For her three years in office, May has had to work with Jeremy Corbyn, the Labour leader who is likely the furthest to the left in the country’s history. Corbyn cut his teeth as a community activist in the 1970s and never lost the ardor, working in recent years to undo the “neoliberal” policies of his predecessors, Tony Blair and Gordon Brown, by putting the nationalization of British industries back on the map, proposing tougher tax regimes and capital controls, and, separately, conducting outreach to highly questionable “friends” in Hezbollah and Hamas. Corbyn and May were worlds apart, as their successors will be too. Her failure to strike a cross-party compromise lies in no small part with the Labour leader, who, as May noted in January, was quicker to meet with paramilitary groups than with his own prime minister.
Public polarization, too, has remained remarkably steady over the past three years. The latest polling suggests that in a Brexit referendum today 52 percent of the public would vote remain and 45 percent of the public would leave. When Theresa May took office, those numbers were 48 percent for remain and 42 percent for leave. Although this may give us little indication of how a second referendum would actually turn out (British polling is famously poor), it does tell us that the down-the-middle division that exists today has existed for quite some time. Theresa May’s greatest fault on this front was believing that consensus could exist. In her remarks Friday, May said she had hoped to be the prime minister “for everyone and to honor the result of the EU referendum.” That was unfortunately unrealistic.
There is no denying that Theresa May was dealt a terrible hand: a polarized party, a polarized parliament, and a polarized public.

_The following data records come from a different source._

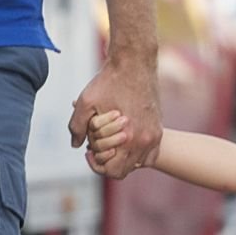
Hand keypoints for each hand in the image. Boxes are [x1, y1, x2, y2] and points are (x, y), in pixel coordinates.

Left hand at [68, 53, 160, 178]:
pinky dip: (138, 153)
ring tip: (112, 144)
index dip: (96, 165)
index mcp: (129, 138)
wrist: (135, 63)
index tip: (88, 151)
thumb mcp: (85, 103)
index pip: (113, 171)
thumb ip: (76, 126)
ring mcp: (155, 135)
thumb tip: (76, 145)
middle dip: (109, 162)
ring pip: (139, 163)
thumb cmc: (109, 81)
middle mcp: (145, 140)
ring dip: (124, 159)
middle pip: (125, 170)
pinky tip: (126, 141)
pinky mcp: (159, 128)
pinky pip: (151, 154)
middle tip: (97, 146)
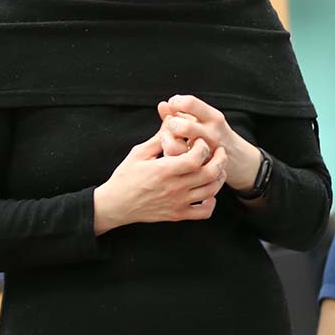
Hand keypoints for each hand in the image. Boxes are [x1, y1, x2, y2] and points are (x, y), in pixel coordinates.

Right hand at [93, 133, 226, 235]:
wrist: (114, 205)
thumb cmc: (125, 177)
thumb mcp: (139, 153)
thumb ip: (159, 137)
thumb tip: (172, 119)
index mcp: (164, 170)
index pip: (196, 158)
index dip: (203, 147)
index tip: (199, 141)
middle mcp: (174, 188)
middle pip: (210, 173)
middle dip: (220, 159)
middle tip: (219, 150)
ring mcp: (177, 203)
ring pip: (211, 191)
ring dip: (219, 177)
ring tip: (217, 167)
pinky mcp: (177, 215)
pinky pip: (204, 213)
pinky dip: (211, 203)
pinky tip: (208, 193)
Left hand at [157, 94, 260, 192]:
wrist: (236, 157)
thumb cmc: (214, 134)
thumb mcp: (205, 119)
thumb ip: (182, 112)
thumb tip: (162, 105)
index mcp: (214, 118)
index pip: (190, 103)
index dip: (176, 102)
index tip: (172, 105)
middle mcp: (211, 134)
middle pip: (182, 127)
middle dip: (170, 123)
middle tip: (170, 125)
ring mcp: (206, 153)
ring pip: (174, 147)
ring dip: (166, 141)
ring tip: (169, 139)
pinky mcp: (198, 169)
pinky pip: (175, 162)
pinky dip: (168, 155)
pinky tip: (172, 151)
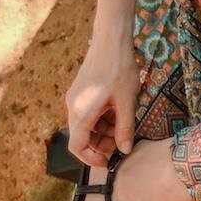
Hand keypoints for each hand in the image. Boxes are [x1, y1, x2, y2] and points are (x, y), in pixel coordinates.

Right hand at [65, 40, 139, 164]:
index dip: (91, 159)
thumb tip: (125, 150)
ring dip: (103, 131)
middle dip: (101, 144)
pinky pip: (88, 113)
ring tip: (125, 126)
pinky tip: (120, 112)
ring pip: (86, 125)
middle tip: (122, 143)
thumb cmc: (120, 69)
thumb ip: (125, 128)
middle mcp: (73, 107)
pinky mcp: (80, 90)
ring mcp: (76, 98)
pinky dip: (102, 118)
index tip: (109, 161)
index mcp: (82, 113)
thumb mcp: (127, 101)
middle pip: (82, 137)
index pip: (77, 147)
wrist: (111, 39)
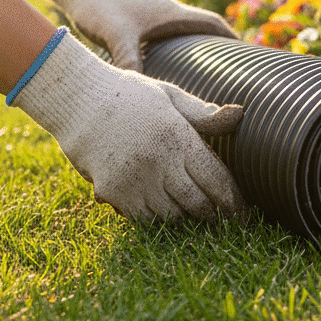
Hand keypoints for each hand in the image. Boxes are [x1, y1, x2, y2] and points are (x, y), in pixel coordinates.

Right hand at [10, 29, 245, 220]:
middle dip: (215, 217)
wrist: (76, 101)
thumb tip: (239, 115)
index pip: (216, 180)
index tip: (244, 214)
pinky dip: (157, 221)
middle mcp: (159, 162)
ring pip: (172, 216)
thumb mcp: (169, 96)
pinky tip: (166, 216)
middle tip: (227, 224)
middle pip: (198, 204)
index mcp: (178, 137)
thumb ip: (203, 114)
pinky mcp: (113, 192)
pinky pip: (143, 219)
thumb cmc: (128, 96)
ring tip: (199, 221)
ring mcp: (134, 180)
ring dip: (187, 220)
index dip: (233, 202)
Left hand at [32, 0, 234, 71]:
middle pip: (202, 29)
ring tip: (201, 74)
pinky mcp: (138, 18)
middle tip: (230, 71)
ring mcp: (153, 14)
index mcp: (172, 13)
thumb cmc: (99, 4)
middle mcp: (167, 12)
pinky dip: (173, 49)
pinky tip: (165, 67)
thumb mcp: (116, 35)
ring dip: (194, 48)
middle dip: (217, 47)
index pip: (212, 24)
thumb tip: (142, 89)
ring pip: (183, 33)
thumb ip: (130, 61)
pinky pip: (165, 35)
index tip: (248, 54)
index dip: (231, 38)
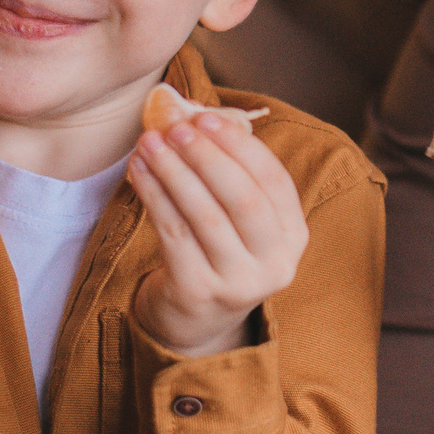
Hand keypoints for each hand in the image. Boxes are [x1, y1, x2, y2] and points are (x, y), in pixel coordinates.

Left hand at [128, 115, 309, 358]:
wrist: (197, 318)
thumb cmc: (218, 250)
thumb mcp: (240, 220)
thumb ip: (232, 173)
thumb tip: (196, 115)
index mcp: (293, 237)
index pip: (274, 182)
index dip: (240, 147)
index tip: (207, 118)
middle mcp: (274, 264)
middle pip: (242, 199)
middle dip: (206, 157)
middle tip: (175, 128)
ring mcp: (238, 283)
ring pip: (204, 215)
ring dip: (173, 172)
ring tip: (149, 143)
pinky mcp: (198, 292)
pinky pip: (173, 234)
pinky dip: (154, 196)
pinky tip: (139, 172)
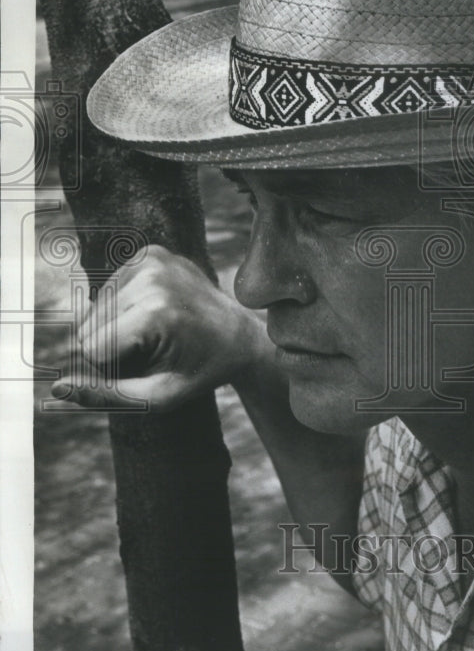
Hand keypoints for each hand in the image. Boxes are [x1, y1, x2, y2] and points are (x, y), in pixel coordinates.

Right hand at [52, 244, 265, 411]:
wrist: (239, 335)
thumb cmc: (201, 371)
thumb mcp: (159, 397)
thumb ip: (107, 396)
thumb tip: (57, 389)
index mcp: (157, 312)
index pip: (92, 350)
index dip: (113, 370)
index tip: (149, 368)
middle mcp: (152, 277)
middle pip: (90, 328)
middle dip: (112, 349)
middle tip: (156, 351)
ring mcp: (151, 259)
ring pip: (94, 310)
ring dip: (115, 329)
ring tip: (156, 334)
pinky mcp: (149, 253)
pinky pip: (107, 291)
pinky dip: (121, 308)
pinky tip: (152, 314)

On top of that, over the past three years much of the criticism against her has been undeniably sexist, with commentators regularly criticizing her appearance and her voice, with rivals jabbing her for not being able to have children, and with colleagues going to her husband to have her quit. Despite the treatment, however, Theresa May continued to give it her all, working through late night summits, delivering late night speeches, and rewarding her critics with cabinet spots they wanted.
As the country looks ahead to the next prime minister, it cannot continue to blame its crisis on the current prime minister. Theresa May certainly had her missteps and misdeeds, but ultimately her failure to deliver Brexit was not hers alone. At no point in the past three years was there the unity in her party or the majority in her parliament needed to pass a deal. Unfortunately for May’s successor, that unity and majority will not come when she goes.
In fact, the situation may only get worse. The Brexit Party is rising, political positions are entrenching, space for renegotiation is shrinking, and the clock is ticking. What little Prime Minister May could do, her successor will likely do less.